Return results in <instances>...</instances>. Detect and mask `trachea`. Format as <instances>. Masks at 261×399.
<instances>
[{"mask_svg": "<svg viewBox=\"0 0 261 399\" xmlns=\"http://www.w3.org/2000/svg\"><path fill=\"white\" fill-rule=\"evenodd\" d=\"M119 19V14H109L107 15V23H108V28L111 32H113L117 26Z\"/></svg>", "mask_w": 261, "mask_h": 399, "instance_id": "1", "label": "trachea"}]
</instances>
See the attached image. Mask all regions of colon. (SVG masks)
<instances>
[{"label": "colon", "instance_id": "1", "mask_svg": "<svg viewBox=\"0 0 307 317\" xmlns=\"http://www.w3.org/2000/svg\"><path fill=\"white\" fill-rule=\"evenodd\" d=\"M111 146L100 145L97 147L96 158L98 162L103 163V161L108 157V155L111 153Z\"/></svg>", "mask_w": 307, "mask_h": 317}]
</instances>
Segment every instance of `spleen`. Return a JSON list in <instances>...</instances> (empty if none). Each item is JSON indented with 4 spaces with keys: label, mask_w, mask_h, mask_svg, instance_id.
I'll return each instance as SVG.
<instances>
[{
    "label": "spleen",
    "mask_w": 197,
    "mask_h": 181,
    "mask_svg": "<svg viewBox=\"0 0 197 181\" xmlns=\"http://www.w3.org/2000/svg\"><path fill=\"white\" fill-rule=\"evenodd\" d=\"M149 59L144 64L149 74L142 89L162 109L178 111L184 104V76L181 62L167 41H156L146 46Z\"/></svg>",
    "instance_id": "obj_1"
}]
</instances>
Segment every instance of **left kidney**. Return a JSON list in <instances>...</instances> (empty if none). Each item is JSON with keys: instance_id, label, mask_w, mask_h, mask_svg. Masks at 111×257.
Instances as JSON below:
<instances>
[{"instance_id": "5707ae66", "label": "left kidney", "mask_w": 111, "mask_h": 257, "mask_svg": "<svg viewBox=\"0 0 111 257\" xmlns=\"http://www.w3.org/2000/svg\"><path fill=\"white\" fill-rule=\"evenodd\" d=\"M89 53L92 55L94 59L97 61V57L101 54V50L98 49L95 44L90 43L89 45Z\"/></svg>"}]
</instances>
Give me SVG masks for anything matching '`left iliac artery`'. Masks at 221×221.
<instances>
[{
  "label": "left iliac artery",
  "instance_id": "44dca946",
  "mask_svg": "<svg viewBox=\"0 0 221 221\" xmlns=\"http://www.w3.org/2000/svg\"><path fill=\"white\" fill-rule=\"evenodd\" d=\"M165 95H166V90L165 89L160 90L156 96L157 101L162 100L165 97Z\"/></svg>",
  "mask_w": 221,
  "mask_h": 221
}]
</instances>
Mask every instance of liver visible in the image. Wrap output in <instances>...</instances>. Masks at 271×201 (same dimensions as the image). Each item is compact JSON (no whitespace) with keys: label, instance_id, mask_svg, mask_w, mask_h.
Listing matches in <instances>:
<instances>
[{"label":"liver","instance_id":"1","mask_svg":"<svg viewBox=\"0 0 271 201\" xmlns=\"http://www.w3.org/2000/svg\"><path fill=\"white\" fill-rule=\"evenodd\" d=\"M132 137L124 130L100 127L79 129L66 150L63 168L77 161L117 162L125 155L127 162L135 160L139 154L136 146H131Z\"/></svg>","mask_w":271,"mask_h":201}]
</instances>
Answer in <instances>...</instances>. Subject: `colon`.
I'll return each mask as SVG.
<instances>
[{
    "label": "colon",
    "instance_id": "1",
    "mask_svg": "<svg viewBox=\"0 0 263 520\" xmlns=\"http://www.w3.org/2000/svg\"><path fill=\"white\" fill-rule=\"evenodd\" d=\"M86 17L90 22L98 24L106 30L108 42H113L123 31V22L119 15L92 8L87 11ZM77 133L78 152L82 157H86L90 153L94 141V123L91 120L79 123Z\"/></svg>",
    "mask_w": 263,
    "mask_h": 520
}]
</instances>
+ + + + +
[Short exercise] Copy out the stretch of the material from the line containing "Give me SVG" through the last line of the material, unchanged.

[Task response]
Give me SVG masks for anything matching '`left iliac artery`'. Masks at 221×221.
<instances>
[{
  "label": "left iliac artery",
  "instance_id": "44dca946",
  "mask_svg": "<svg viewBox=\"0 0 221 221\" xmlns=\"http://www.w3.org/2000/svg\"><path fill=\"white\" fill-rule=\"evenodd\" d=\"M165 95H166V90L165 89L160 90L156 96L157 101L162 100L165 97Z\"/></svg>",
  "mask_w": 221,
  "mask_h": 221
}]
</instances>
Mask every instance of liver visible in the image. Wrap output in <instances>...</instances>. Masks at 271×201 (same dimensions as the image). Each item is compact JSON (no whitespace) with keys: label, instance_id, mask_svg, mask_w, mask_h.
Listing matches in <instances>:
<instances>
[{"label":"liver","instance_id":"1","mask_svg":"<svg viewBox=\"0 0 271 201\" xmlns=\"http://www.w3.org/2000/svg\"><path fill=\"white\" fill-rule=\"evenodd\" d=\"M132 137L124 130L100 127L79 129L66 150L63 168L77 161L117 162L125 155L127 162L135 160L139 154L136 146H131Z\"/></svg>","mask_w":271,"mask_h":201}]
</instances>
Answer in <instances>...</instances>. Subject: `colon`.
I'll return each mask as SVG.
<instances>
[{
    "label": "colon",
    "instance_id": "1",
    "mask_svg": "<svg viewBox=\"0 0 263 520\" xmlns=\"http://www.w3.org/2000/svg\"><path fill=\"white\" fill-rule=\"evenodd\" d=\"M86 17L90 22L98 24L106 30L108 42H113L123 31V22L119 15L92 8L87 11ZM77 133L78 152L82 157H86L90 153L94 141V123L91 120L79 123Z\"/></svg>",
    "mask_w": 263,
    "mask_h": 520
}]
</instances>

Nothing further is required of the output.